== Your goal ==
Reproduce the listing below verbatim, from its opening line down to the line containing "37: (85, 226)", both ends included, and leave the pictures out of your answer.

----

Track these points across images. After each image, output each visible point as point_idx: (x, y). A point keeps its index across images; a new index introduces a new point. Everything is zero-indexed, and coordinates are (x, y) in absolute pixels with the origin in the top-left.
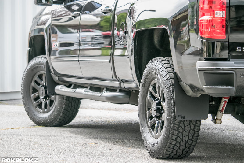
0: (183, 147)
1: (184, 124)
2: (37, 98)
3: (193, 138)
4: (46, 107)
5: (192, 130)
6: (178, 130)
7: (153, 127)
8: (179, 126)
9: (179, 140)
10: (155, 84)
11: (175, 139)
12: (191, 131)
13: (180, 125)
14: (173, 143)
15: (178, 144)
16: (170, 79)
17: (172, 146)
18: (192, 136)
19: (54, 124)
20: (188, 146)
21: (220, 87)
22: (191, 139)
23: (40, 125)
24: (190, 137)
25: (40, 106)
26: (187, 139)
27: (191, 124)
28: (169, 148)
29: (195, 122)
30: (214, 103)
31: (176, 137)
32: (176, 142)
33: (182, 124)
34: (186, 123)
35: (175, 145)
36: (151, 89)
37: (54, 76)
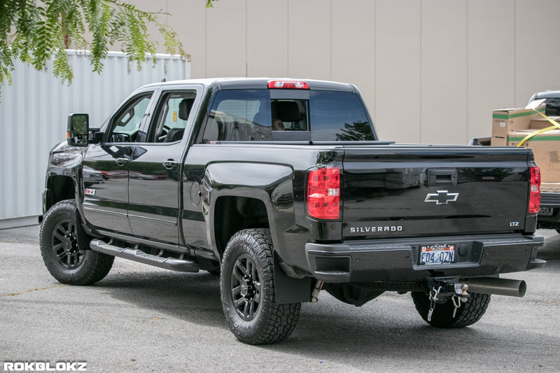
0: (280, 332)
1: (283, 307)
2: (61, 251)
3: (292, 323)
4: (72, 263)
6: (276, 315)
7: (241, 307)
8: (278, 310)
9: (277, 325)
10: (245, 260)
11: (272, 324)
13: (280, 309)
14: (270, 329)
15: (275, 330)
16: (267, 256)
17: (268, 332)
18: (291, 321)
20: (286, 331)
21: (335, 274)
22: (289, 323)
23: (65, 284)
25: (64, 260)
26: (286, 323)
27: (291, 307)
28: (266, 333)
29: (295, 305)
31: (274, 322)
32: (273, 327)
35: (272, 331)
36: (238, 263)
37: (85, 226)
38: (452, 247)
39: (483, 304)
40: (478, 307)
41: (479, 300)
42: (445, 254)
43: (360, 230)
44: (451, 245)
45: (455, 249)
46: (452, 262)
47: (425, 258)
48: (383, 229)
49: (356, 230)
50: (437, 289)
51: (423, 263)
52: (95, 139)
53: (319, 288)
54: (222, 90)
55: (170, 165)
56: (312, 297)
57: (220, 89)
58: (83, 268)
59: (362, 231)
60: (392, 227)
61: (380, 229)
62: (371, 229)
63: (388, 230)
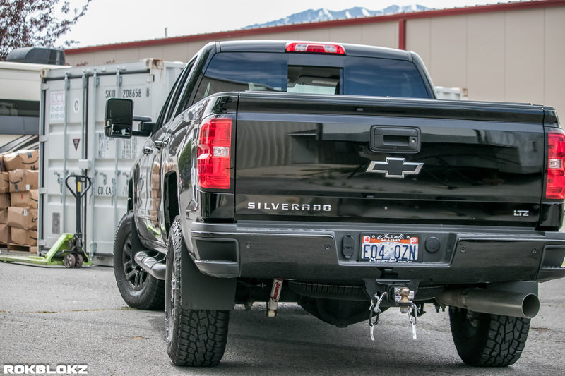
0: (202, 349)
1: (198, 314)
2: (130, 269)
3: (215, 337)
5: (211, 324)
6: (189, 325)
9: (192, 338)
11: (186, 337)
12: (210, 326)
13: (192, 317)
14: (184, 344)
15: (193, 345)
17: (184, 348)
18: (213, 335)
19: (148, 307)
20: (210, 349)
22: (211, 338)
24: (211, 336)
26: (206, 338)
27: (210, 316)
28: (181, 350)
29: (215, 313)
30: (263, 285)
31: (187, 334)
32: (188, 342)
33: (194, 315)
34: (202, 315)
35: (189, 347)
37: (141, 238)
38: (413, 240)
39: (517, 334)
40: (509, 337)
41: (509, 327)
42: (403, 250)
43: (262, 206)
44: (411, 236)
45: (419, 242)
46: (414, 261)
47: (369, 252)
48: (300, 208)
49: (257, 206)
50: (379, 295)
51: (367, 260)
52: (144, 130)
53: (275, 297)
54: (221, 52)
55: (160, 147)
56: (268, 310)
57: (218, 50)
58: (146, 288)
59: (265, 208)
60: (315, 205)
61: (295, 206)
62: (280, 206)
63: (309, 209)
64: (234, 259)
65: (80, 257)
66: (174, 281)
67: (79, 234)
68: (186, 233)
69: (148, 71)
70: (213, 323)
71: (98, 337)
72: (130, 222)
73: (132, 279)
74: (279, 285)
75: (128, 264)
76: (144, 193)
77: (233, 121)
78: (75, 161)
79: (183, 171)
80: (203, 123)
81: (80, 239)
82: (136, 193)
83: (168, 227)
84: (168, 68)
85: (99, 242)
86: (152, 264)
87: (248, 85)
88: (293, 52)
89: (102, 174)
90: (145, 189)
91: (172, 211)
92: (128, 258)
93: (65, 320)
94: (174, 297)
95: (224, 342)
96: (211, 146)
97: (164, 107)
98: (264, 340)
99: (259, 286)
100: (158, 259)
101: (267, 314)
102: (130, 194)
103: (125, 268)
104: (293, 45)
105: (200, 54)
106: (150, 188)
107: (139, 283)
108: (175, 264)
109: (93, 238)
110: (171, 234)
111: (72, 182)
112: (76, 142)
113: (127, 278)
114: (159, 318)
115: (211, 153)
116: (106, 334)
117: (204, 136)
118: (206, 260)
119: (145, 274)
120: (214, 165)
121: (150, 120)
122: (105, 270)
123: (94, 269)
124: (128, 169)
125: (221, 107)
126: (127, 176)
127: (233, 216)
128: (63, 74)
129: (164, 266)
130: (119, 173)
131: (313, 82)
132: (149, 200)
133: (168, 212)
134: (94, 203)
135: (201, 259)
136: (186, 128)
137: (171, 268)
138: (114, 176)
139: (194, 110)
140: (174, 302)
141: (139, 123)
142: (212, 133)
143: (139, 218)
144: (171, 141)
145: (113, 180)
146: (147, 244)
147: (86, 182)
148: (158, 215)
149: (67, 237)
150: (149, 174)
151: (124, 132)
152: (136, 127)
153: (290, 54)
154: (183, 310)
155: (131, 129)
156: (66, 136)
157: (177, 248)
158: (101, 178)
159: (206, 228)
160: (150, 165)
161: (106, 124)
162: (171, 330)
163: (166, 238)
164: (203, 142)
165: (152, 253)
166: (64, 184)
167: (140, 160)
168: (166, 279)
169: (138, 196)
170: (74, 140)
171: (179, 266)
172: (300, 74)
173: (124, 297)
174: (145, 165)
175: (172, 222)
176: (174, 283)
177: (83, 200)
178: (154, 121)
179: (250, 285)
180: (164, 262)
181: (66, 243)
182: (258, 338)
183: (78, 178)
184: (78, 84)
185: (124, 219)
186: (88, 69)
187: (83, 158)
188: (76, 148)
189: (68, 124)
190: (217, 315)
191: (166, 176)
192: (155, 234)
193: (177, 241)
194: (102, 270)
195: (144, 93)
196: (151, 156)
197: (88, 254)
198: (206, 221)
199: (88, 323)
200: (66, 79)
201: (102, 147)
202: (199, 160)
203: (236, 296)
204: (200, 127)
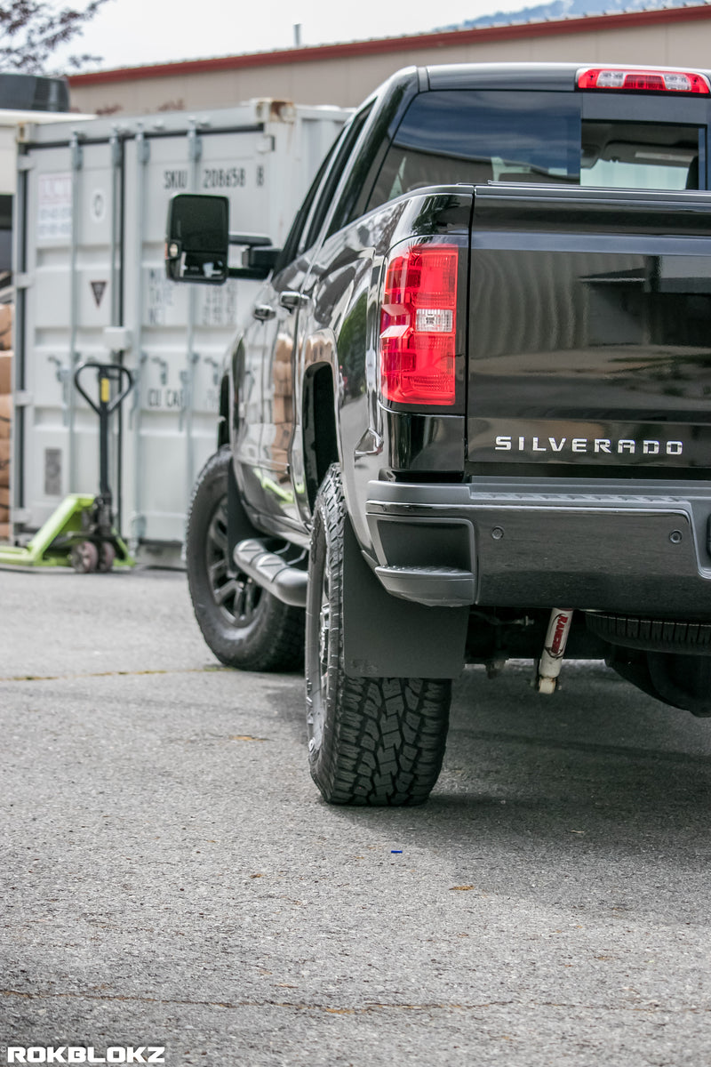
0: (389, 768)
1: (380, 689)
3: (418, 738)
4: (243, 608)
5: (411, 711)
6: (360, 712)
8: (364, 695)
9: (367, 743)
11: (353, 740)
12: (409, 714)
13: (369, 694)
14: (349, 755)
15: (369, 758)
17: (349, 764)
18: (415, 734)
20: (407, 766)
22: (411, 742)
24: (410, 736)
26: (398, 742)
27: (408, 692)
28: (343, 769)
29: (420, 686)
30: (528, 622)
31: (357, 733)
32: (358, 750)
33: (373, 690)
34: (390, 690)
35: (360, 761)
37: (247, 509)
48: (614, 447)
49: (515, 443)
52: (255, 266)
53: (555, 648)
54: (430, 90)
55: (293, 305)
56: (539, 677)
57: (424, 87)
58: (259, 624)
59: (535, 447)
60: (646, 442)
61: (602, 445)
62: (569, 443)
63: (632, 450)
64: (464, 566)
65: (109, 548)
66: (325, 611)
67: (105, 496)
68: (355, 505)
69: (260, 128)
70: (414, 708)
71: (152, 736)
72: (224, 474)
73: (229, 602)
74: (565, 619)
75: (219, 569)
76: (255, 405)
77: (460, 250)
78: (96, 332)
79: (347, 359)
80: (394, 255)
81: (107, 508)
82: (236, 406)
83: (313, 488)
84: (307, 121)
85: (151, 513)
86: (276, 569)
87: (489, 164)
88: (593, 89)
89: (157, 360)
90: (257, 396)
91: (322, 452)
92: (219, 554)
93: (78, 696)
94: (326, 649)
95: (439, 750)
96: (411, 308)
97: (299, 214)
98: (529, 741)
99: (519, 622)
100: (287, 557)
101: (537, 687)
102: (224, 410)
103: (212, 576)
104: (592, 74)
105: (381, 93)
106: (268, 395)
107: (243, 611)
108: (328, 573)
109: (138, 505)
110: (320, 506)
111: (89, 379)
112: (98, 287)
113: (218, 599)
114: (288, 690)
115: (412, 325)
116: (171, 730)
117: (396, 285)
118: (400, 564)
119: (258, 591)
120: (417, 352)
121: (267, 242)
122: (166, 578)
123: (139, 575)
124: (220, 350)
125: (434, 219)
126: (215, 365)
127: (461, 468)
128: (67, 134)
129: (303, 576)
130: (195, 359)
131: (638, 155)
132: (267, 426)
133: (312, 455)
134: (139, 425)
135: (390, 564)
136: (354, 264)
137: (320, 582)
138: (184, 365)
139: (370, 221)
140: (325, 659)
141: (244, 248)
142: (414, 279)
143: (245, 466)
144: (319, 292)
145: (183, 375)
146: (263, 522)
147: (120, 379)
148: (289, 460)
149: (79, 504)
150: (267, 361)
151: (209, 270)
152: (236, 258)
153: (586, 95)
154: (347, 678)
155: (225, 262)
156: (76, 276)
157: (332, 537)
158: (153, 371)
159: (401, 494)
160: (269, 343)
161: (169, 253)
162: (319, 722)
163: (308, 515)
164: (394, 297)
165: (274, 544)
166: (71, 383)
167: (246, 332)
168: (308, 605)
169: (241, 415)
170: (93, 284)
171: (337, 580)
172: (607, 140)
173: (209, 642)
174: (259, 341)
175: (322, 477)
176: (327, 617)
177: (114, 419)
178: (278, 244)
179: (497, 622)
180: (302, 566)
181: (75, 518)
182: (514, 737)
183: (103, 371)
184: (100, 157)
185: (211, 466)
186: (123, 123)
187: (113, 324)
188: (98, 302)
189: (79, 249)
190: (425, 690)
191: (308, 373)
192: (280, 498)
193: (334, 521)
194: (156, 577)
195: (251, 177)
196: (272, 324)
197: (125, 541)
198: (401, 477)
199: (128, 702)
200: (74, 145)
201: (158, 298)
202: (385, 340)
203: (467, 647)
204: (388, 264)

----

== Worked solution ==
Track these points across images. After each image, output each visible point as point_idx: (x, y). A point keeps its index across images; a new index introduces a new point. Everything is zero-indexed, and coordinates are (x, y) in absolute pixels with the origin in the top-left.
0: (183, 147)
1: (184, 124)
2: (37, 98)
3: (193, 138)
4: (46, 107)
5: (192, 130)
6: (178, 130)
7: (153, 127)
8: (179, 126)
9: (179, 140)
10: (155, 84)
11: (175, 139)
12: (191, 131)
13: (180, 125)
14: (173, 143)
15: (178, 144)
16: (170, 79)
17: (172, 146)
18: (192, 136)
19: (54, 124)
20: (188, 146)
21: (220, 87)
22: (191, 139)
23: (40, 125)
24: (190, 137)
25: (40, 106)
26: (187, 139)
27: (191, 124)
28: (169, 148)
29: (195, 122)
30: (214, 103)
31: (176, 137)
32: (176, 142)
33: (182, 124)
34: (186, 123)
35: (175, 145)
36: (151, 89)
37: (54, 76)
0: (280, 332)
1: (283, 307)
2: (61, 251)
3: (292, 323)
4: (72, 263)
6: (276, 315)
7: (241, 307)
8: (278, 310)
9: (277, 325)
10: (245, 260)
11: (272, 324)
13: (280, 309)
14: (270, 329)
15: (275, 330)
16: (267, 256)
17: (268, 332)
18: (291, 321)
20: (286, 331)
21: (335, 274)
22: (289, 323)
23: (65, 284)
25: (64, 260)
26: (286, 323)
27: (291, 307)
28: (266, 333)
29: (295, 305)
31: (274, 322)
32: (273, 327)
35: (272, 331)
36: (238, 263)
37: (85, 226)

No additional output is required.